*** Opening Source records ***
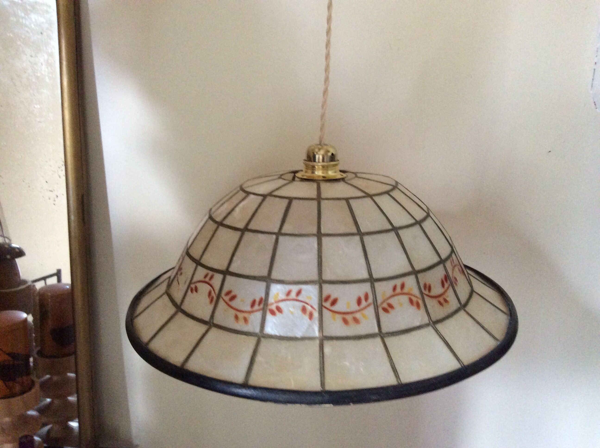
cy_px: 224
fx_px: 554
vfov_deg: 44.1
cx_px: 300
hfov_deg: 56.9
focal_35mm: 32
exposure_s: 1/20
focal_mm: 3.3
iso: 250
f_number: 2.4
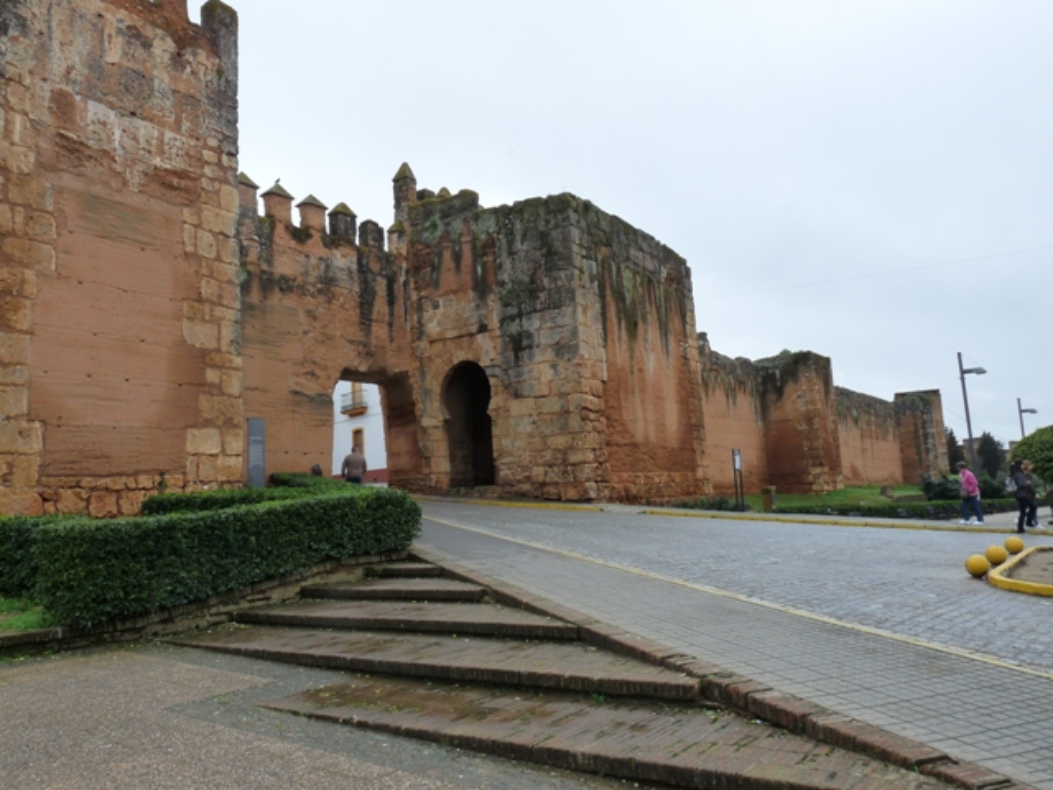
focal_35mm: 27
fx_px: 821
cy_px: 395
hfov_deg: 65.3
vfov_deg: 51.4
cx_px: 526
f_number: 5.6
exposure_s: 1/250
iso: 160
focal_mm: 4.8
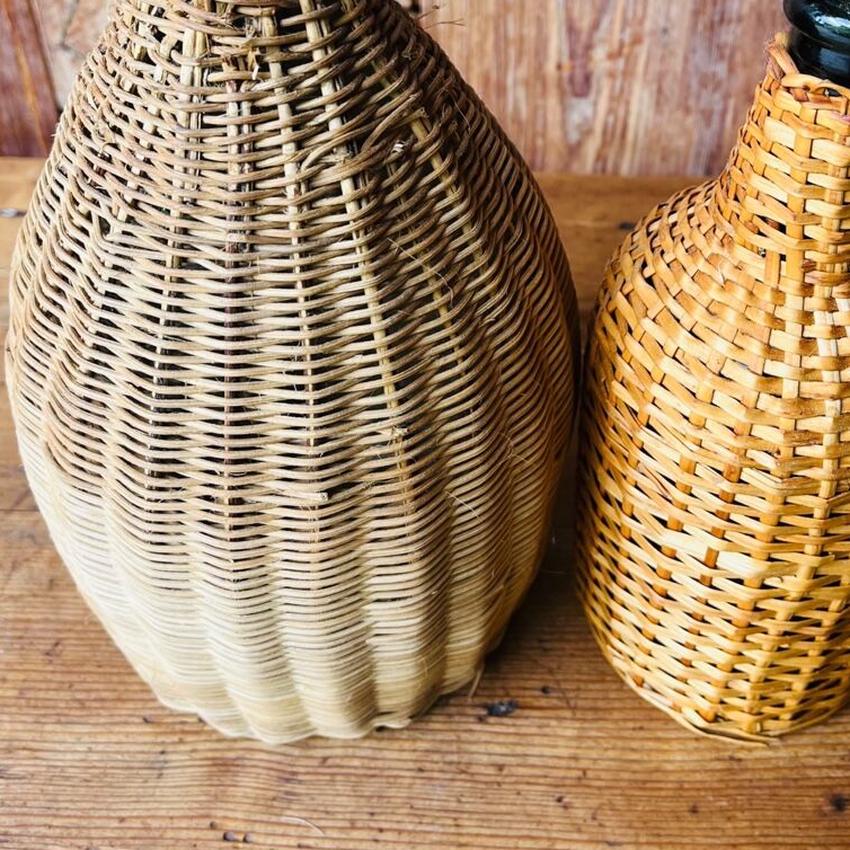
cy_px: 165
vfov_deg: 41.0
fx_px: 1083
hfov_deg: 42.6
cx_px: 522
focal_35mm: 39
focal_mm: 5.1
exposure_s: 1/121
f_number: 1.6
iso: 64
*** Closing Source records ***
#### Directive:
Each line from the one containing "vfov_deg: 44.1" through the end of the records above is to be retyped exactly, with the pictures omitted and nothing added.

#### Solution:
vfov_deg: 44.1
cx_px: 300
hfov_deg: 56.9
focal_35mm: 32
exposure_s: 1/20
focal_mm: 3.3
iso: 250
f_number: 2.4
focal_35mm: 27
fx_px: 821
cy_px: 395
hfov_deg: 65.3
vfov_deg: 51.4
cx_px: 526
f_number: 5.6
exposure_s: 1/250
iso: 160
focal_mm: 4.8
cy_px: 165
vfov_deg: 41.0
fx_px: 1083
hfov_deg: 42.6
cx_px: 522
focal_35mm: 39
focal_mm: 5.1
exposure_s: 1/121
f_number: 1.6
iso: 64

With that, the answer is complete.